** Opening DATA SECTION block **
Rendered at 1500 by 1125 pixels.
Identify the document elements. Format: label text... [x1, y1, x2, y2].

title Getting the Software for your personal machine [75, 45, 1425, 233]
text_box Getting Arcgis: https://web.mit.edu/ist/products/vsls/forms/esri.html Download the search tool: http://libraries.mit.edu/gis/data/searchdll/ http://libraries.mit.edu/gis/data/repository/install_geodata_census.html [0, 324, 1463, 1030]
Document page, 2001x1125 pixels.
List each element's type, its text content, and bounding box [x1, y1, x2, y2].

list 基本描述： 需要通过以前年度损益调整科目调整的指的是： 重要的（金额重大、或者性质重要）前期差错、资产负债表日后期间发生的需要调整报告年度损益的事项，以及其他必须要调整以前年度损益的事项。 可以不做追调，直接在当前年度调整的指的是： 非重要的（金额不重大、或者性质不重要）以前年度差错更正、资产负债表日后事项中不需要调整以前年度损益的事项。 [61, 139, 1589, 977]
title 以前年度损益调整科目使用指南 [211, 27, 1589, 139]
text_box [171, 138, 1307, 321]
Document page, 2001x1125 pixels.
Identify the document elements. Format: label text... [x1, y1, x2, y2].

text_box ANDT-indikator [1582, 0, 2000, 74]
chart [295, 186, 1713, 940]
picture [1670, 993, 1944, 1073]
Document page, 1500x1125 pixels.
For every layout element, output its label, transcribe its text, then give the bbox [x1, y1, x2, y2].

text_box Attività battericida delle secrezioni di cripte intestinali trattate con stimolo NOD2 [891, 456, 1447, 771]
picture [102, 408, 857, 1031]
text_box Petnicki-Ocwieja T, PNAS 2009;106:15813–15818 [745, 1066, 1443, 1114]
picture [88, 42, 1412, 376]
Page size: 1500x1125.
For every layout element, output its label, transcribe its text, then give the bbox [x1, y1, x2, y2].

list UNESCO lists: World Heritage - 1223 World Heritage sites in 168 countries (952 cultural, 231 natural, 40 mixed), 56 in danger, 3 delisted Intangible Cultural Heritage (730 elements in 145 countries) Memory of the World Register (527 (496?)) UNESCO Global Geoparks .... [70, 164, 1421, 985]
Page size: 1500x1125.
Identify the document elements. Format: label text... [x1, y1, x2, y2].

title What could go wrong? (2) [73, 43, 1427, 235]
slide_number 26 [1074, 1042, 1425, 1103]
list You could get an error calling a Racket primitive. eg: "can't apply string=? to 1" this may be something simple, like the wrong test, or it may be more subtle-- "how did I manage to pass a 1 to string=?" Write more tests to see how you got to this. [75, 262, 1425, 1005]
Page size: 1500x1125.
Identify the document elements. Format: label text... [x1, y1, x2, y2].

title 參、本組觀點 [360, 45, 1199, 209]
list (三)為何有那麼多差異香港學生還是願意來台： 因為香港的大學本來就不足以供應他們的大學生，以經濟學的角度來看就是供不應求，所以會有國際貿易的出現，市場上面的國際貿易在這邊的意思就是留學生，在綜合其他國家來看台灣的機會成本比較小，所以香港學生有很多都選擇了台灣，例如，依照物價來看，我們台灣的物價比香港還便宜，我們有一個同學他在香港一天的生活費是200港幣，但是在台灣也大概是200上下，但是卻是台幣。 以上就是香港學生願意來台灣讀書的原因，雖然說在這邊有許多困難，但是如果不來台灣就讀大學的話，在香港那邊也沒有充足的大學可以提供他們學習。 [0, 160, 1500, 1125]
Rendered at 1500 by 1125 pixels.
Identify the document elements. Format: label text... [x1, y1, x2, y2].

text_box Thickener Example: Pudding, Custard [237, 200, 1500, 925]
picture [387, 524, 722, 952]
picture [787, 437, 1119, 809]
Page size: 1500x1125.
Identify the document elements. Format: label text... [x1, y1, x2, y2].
** Closing DATA SECTION block **
**WHAT YOU HAVE TO DO:** Please output the records shown above, with every character intact.

**TASK RESPONSE:**
Rendered at 1500 by 1125 pixels.
Identify the document elements. Format: label text... [x1, y1, x2, y2].

title Getting the Software for your personal machine [75, 45, 1425, 233]
text_box Getting Arcgis: https://web.mit.edu/ist/products/vsls/forms/esri.html Download the search tool: http://libraries.mit.edu/gis/data/searchdll/ http://libraries.mit.edu/gis/data/repository/install_geodata_census.html [0, 324, 1463, 1030]
Document page, 2001x1125 pixels.
List each element's type, its text content, and bounding box [x1, y1, x2, y2].

list 基本描述： 需要通过以前年度损益调整科目调整的指的是： 重要的（金额重大、或者性质重要）前期差错、资产负债表日后期间发生的需要调整报告年度损益的事项，以及其他必须要调整以前年度损益的事项。 可以不做追调，直接在当前年度调整的指的是： 非重要的（金额不重大、或者性质不重要）以前年度差错更正、资产负债表日后事项中不需要调整以前年度损益的事项。 [61, 139, 1589, 977]
title 以前年度损益调整科目使用指南 [211, 27, 1589, 139]
text_box [171, 138, 1307, 321]
Document page, 2001x1125 pixels.
Identify the document elements. Format: label text... [x1, y1, x2, y2].

text_box ANDT-indikator [1582, 0, 2000, 74]
chart [295, 186, 1713, 940]
picture [1670, 993, 1944, 1073]
Document page, 1500x1125 pixels.
For every layout element, output its label, transcribe its text, then give the bbox [x1, y1, x2, y2].

text_box Attività battericida delle secrezioni di cripte intestinali trattate con stimolo NOD2 [891, 456, 1447, 771]
picture [102, 408, 857, 1031]
text_box Petnicki-Ocwieja T, PNAS 2009;106:15813–15818 [745, 1066, 1443, 1114]
picture [88, 42, 1412, 376]
Page size: 1500x1125.
For every layout element, output its label, transcribe its text, then give the bbox [x1, y1, x2, y2].

list UNESCO lists: World Heritage - 1223 World Heritage sites in 168 countries (952 cultural, 231 natural, 40 mixed), 56 in danger, 3 delisted Intangible Cultural Heritage (730 elements in 145 countries) Memory of the World Register (527 (496?)) UNESCO Global Geoparks .... [70, 164, 1421, 985]
Page size: 1500x1125.
Identify the document elements. Format: label text... [x1, y1, x2, y2].

title What could go wrong? (2) [73, 43, 1427, 235]
slide_number 26 [1074, 1042, 1425, 1103]
list You could get an error calling a Racket primitive. eg: "can't apply string=? to 1" this may be something simple, like the wrong test, or it may be more subtle-- "how did I manage to pass a 1 to string=?" Write more tests to see how you got to this. [75, 262, 1425, 1005]
Page size: 1500x1125.
Identify the document elements. Format: label text... [x1, y1, x2, y2].

title 參、本組觀點 [360, 45, 1199, 209]
list (三)為何有那麼多差異香港學生還是願意來台： 因為香港的大學本來就不足以供應他們的大學生，以經濟學的角度來看就是供不應求，所以會有國際貿易的出現，市場上面的國際貿易在這邊的意思就是留學生，在綜合其他國家來看台灣的機會成本比較小，所以香港學生有很多都選擇了台灣，例如，依照物價來看，我們台灣的物價比香港還便宜，我們有一個同學他在香港一天的生活費是200港幣，但是在台灣也大概是200上下，但是卻是台幣。 以上就是香港學生願意來台灣讀書的原因，雖然說在這邊有許多困難，但是如果不來台灣就讀大學的話，在香港那邊也沒有充足的大學可以提供他們學習。 [0, 160, 1500, 1125]
Rendered at 1500 by 1125 pixels.
Identify the document elements. Format: label text... [x1, y1, x2, y2].

text_box Thickener Example: Pudding, Custard [237, 200, 1500, 925]
picture [387, 524, 722, 952]
picture [787, 437, 1119, 809]
Page size: 1500x1125.
Identify the document elements. Format: label text... [x1, y1, x2, y2].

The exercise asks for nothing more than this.